How can financial services organisations enable valid users to complete transactions easily, and still stop fraudsters from criminal activity? That question has been taxing the minds of the brightest security specialists for the last 30 years, and with identity theft, data breaches and fraud at an all-time high, the question has never been more relevant to financial institutions.
It has never been more difficult to answer either. Consumers interact with their banks anywhere in the world through many different and fragmented channels, ranging from the bank website, an ATM machine, and an in-store chip and PIN transaction, to online shopping, the phone, or – just occasionally – at a bank branch. Fraudsters are waiting to strike at any opportunity to misuse user credentials at any of these touch points, whether it is through malware, phishing, card skimming, or other evolving threats.
Financial institutions typically struggle to collate the risk across the various customer touchpoints. For example, if a fraudulent individual steals a credit card and attempts to take money out of an ATM machine, afterwards tries to buy a television using a store’s POS system, and then follows that up with an attempted online money transfer, many banks would treat each of these breaches as separate events because of the different systems and personnel that service each channel. This severely undermines their ability to detect misuse.
Convenience trumps security
The fact is that today’s consumers want the least possible degree of friction when it comes to online transactions. Time is of the essence and only a certain degree of inconvenience will be accepted – especially for lower risk activities. People understand and tolerate proportionate responses rather than a fixed amount of security under all circumstances.
For example, when banking online, customers will tolerate the process of using their hardware/software PKI token to make a payment to a new payee but will be less tolerant when making a repeat payment to the same payee or simply checking their bank balance.
Similarly, is it not more reasonable to be asked to verify your identity when buying an expensive piece of jewellery than it would be if simply buying groceries at the supermarket? Ideally, the process for low-risk transactions should be as instant and painless as paying in cash. And for the higher risk transactions, the bank should use proportionate security that is related to the risk. Customers understand this and actually enjoy the benefits of the protection.
To keep the valid users in and the fraudsters locked out, financial institutions need to strike a balance between convenience, cost, and security – simultaneously keeping customers satisfied and their money safe. That puts them in a dilemma: on the one hand they need to enable financial transaction services with the least degree of friction; on the other hand they must verify that it is the right person before allowing any access – typically authenticating the user via a password and another credential.
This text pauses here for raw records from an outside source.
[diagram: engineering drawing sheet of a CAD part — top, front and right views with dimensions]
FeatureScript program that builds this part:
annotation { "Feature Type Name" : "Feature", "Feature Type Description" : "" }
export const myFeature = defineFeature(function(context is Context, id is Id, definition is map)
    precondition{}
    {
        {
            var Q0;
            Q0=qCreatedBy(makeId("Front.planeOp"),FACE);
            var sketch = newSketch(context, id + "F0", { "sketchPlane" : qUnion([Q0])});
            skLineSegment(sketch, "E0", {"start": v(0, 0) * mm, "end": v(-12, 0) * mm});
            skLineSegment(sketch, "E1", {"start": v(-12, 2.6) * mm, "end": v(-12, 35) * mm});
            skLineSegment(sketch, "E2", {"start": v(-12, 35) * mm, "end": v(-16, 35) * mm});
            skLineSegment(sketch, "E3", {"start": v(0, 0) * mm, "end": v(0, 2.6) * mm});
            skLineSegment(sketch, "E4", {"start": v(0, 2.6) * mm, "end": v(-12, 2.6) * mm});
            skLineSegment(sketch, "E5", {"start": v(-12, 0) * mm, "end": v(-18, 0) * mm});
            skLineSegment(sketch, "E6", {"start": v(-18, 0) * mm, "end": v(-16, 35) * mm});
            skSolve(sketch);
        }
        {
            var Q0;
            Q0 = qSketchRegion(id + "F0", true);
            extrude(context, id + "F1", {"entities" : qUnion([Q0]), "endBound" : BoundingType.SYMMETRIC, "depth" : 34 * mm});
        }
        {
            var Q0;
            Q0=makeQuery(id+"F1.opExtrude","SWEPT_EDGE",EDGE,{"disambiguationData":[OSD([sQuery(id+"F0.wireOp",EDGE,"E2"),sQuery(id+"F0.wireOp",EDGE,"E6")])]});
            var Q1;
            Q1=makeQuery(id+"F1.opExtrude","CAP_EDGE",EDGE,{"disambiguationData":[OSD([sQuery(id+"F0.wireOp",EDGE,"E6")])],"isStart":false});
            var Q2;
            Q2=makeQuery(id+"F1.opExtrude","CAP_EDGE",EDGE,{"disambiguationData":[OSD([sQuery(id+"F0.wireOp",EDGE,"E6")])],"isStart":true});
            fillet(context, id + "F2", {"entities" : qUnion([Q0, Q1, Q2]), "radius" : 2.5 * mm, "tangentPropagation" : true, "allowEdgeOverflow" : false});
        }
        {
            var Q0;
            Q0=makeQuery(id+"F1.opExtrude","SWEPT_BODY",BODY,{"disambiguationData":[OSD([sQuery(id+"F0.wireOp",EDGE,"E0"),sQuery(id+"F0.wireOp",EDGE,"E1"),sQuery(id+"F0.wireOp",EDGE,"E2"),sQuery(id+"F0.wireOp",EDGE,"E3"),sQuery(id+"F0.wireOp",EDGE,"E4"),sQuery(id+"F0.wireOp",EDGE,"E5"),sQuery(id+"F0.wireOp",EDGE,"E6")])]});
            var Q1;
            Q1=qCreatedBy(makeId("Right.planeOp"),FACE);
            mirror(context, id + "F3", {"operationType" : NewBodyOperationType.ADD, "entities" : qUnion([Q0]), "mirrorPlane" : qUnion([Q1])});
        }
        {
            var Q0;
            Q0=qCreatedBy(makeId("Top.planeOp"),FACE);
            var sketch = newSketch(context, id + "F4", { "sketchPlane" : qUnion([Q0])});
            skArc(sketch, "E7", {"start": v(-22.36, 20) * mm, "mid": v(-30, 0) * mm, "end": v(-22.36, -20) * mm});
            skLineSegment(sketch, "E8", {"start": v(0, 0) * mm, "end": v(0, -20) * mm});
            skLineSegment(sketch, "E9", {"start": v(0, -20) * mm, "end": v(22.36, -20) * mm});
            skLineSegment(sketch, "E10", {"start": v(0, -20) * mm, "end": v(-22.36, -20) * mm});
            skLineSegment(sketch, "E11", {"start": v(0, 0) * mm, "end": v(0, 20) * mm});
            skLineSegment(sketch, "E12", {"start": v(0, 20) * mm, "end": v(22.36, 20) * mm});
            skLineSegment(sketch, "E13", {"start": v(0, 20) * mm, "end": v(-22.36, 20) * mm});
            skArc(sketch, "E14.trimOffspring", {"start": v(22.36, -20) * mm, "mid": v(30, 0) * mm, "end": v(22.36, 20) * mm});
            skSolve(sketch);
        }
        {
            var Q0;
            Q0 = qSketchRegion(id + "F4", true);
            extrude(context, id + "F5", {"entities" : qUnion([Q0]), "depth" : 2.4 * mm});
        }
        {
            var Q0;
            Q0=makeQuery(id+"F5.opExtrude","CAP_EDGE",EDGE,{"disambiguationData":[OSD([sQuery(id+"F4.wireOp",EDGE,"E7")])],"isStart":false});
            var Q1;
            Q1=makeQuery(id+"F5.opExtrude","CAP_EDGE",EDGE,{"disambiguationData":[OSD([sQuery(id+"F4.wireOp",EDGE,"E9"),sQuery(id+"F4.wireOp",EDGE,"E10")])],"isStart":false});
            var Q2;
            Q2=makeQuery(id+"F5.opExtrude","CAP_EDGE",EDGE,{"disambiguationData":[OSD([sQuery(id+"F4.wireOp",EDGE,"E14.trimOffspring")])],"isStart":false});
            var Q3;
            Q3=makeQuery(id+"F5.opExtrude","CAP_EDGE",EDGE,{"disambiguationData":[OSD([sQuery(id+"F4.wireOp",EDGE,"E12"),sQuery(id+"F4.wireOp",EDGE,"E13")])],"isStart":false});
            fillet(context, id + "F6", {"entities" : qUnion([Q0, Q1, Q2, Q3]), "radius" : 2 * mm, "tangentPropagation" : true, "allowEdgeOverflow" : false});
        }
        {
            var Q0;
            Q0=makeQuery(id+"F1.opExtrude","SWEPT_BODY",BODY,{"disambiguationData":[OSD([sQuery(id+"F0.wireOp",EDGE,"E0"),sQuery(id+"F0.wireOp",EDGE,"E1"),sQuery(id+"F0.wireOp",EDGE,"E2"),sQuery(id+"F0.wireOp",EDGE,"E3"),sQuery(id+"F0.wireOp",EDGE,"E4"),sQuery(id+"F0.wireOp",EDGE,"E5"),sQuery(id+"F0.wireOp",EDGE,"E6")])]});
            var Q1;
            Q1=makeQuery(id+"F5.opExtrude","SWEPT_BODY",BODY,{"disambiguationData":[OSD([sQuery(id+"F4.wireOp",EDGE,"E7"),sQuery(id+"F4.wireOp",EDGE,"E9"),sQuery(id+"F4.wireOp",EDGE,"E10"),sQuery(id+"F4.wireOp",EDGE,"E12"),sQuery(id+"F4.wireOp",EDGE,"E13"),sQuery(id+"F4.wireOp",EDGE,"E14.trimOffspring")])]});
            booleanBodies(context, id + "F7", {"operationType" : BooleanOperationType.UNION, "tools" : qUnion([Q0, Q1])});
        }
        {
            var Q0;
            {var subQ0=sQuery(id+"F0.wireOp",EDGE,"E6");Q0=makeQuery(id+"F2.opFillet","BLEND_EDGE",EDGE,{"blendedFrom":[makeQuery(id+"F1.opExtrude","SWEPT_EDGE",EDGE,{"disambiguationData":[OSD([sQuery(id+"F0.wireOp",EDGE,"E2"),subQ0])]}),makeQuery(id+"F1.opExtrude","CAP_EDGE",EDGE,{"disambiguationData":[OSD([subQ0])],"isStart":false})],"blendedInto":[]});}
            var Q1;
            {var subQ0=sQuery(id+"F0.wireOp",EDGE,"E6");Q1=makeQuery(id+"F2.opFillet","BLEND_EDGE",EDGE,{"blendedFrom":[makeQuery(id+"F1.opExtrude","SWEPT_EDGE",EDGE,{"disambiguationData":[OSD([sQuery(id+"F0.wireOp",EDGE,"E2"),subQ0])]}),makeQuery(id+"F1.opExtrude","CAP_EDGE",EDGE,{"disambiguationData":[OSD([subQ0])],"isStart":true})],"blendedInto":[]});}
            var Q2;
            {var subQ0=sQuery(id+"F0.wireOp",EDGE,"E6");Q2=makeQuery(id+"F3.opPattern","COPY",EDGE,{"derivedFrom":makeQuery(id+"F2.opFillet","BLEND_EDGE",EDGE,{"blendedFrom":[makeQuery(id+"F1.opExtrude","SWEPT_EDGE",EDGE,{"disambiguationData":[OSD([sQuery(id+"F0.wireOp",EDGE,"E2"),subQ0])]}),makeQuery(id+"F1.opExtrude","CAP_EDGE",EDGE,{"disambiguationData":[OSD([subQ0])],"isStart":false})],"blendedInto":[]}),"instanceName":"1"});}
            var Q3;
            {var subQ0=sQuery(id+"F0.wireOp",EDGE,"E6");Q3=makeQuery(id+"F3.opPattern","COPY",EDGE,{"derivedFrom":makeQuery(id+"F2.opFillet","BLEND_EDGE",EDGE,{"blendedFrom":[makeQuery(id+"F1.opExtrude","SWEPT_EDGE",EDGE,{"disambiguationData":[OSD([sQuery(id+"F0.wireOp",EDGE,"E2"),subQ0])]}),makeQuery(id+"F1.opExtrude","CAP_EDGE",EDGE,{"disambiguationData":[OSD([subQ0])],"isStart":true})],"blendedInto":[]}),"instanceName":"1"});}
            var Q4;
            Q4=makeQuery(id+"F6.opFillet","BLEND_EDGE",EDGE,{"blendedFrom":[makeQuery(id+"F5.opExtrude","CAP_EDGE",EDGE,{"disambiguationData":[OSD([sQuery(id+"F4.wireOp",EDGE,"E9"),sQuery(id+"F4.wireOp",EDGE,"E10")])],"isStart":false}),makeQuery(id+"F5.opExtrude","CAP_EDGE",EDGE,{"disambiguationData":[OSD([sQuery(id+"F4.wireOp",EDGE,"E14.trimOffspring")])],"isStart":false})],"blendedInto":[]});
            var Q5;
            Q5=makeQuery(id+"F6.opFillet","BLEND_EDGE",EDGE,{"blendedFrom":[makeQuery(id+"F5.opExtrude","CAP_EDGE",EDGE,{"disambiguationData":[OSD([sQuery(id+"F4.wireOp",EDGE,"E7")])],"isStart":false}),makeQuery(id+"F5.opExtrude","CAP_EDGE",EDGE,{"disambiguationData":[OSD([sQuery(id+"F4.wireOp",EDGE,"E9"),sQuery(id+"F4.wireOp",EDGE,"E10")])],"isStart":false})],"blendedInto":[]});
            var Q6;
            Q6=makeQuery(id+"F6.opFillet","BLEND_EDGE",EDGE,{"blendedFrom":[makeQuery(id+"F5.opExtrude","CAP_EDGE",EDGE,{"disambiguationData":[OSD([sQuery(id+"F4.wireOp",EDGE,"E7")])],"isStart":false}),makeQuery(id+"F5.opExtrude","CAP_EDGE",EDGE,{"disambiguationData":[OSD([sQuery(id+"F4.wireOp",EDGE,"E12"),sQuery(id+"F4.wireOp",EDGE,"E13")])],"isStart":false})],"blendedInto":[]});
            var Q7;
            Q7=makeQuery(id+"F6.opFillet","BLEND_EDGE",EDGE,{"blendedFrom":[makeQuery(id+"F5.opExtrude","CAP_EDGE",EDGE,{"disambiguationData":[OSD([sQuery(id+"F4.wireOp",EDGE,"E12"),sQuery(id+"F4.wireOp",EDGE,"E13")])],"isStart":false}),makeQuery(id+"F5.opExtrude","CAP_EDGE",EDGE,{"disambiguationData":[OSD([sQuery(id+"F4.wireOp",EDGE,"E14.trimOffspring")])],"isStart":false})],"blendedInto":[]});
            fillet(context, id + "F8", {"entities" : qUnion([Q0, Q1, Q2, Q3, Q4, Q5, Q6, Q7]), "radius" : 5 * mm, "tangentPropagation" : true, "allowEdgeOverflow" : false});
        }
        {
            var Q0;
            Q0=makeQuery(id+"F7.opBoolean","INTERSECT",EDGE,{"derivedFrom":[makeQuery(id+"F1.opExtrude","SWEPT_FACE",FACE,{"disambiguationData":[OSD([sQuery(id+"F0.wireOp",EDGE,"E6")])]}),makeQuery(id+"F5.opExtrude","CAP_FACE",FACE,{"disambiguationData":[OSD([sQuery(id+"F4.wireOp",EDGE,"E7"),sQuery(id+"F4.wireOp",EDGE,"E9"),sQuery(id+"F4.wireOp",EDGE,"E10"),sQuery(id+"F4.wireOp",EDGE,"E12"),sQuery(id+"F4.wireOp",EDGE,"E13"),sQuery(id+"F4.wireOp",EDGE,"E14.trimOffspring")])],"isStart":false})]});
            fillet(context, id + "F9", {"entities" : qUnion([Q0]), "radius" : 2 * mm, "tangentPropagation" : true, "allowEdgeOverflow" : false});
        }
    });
Layered fraud detection and risk-based authentication
To effectively separate the ‘goodies’ from the ‘baddies’, financial institutions need a layered fraud detection strategy that combines risk-based authentication with a number of different methods of authentication to ensure that the security is proportionate to the risk of what the user is doing. This sophisticated risk analysis can include many items such as the user location, the device they are using online, the value of the transaction, or the type of goods they are purchasing. Typically, only a small number of transactions are considered risky and the ideal solution would identify these activities and then increase the security level required, in the most convenient manner possible. Such a solution would help prevent fraud in real-time on consumer online services without inconveniencing legitimate users in the vast majority of their activities.
An advanced authentication solution creates an adaptive risk analysis process to assess the fraud potential of every online login and transaction. The technology provides a variety of two-factor and risk-based authentication methods – all geared to frictionless, multichannel authentication. For example, financial institutions can examine a wide range of data collected automatically about each login or transaction. A risk score can be calculated to help determine what action to take on a given transaction. Tolerance thresholds can be set to adjust the impact on legitimate users. And there is the flexibility to determine the response to that score based on policies and risk tolerance. This approach transforms authentication and fraud prevention – while optimising convenience. Imagine, for example, a customer is visiting London for the Olympics. At the hotel, they use their credit card with a chip and pin machine so that their card is authorised for purchases during their stay. In their hotel room, they make an online banking payment using their laptop. During the evening, another purchase is made via an iPad. Using multichannel advanced authentication, the customer’s bank has verified the chip-and-pin card transaction, acknowledged that the customer is in the UK, and monitors subsequent transactions through other channels, whilst considering this first authorised transaction at the hotel.